- [TASK TO CARRY OUT]: Extract, from the listing that follows, each line containing the word "cash".
__________
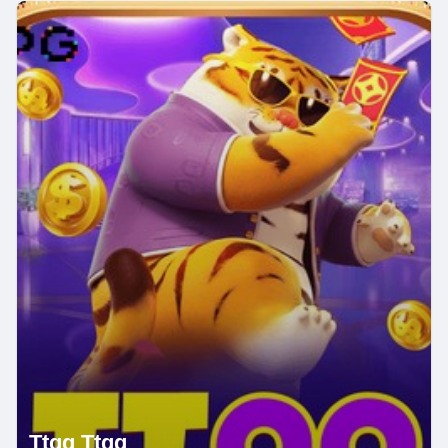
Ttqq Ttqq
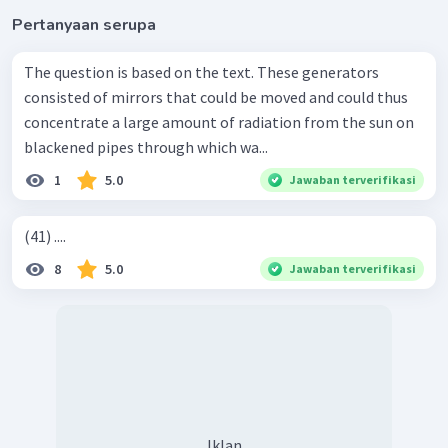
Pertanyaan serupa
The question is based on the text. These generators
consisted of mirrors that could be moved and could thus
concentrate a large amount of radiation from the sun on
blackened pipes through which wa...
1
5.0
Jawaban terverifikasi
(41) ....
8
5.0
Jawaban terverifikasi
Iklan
__________
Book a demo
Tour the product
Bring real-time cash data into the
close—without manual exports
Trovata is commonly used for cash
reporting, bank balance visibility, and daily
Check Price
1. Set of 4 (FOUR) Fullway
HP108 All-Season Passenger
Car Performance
__________
- [ANSWER BOX]:
Bring real-time cash data into the
Trovata is commonly used for cash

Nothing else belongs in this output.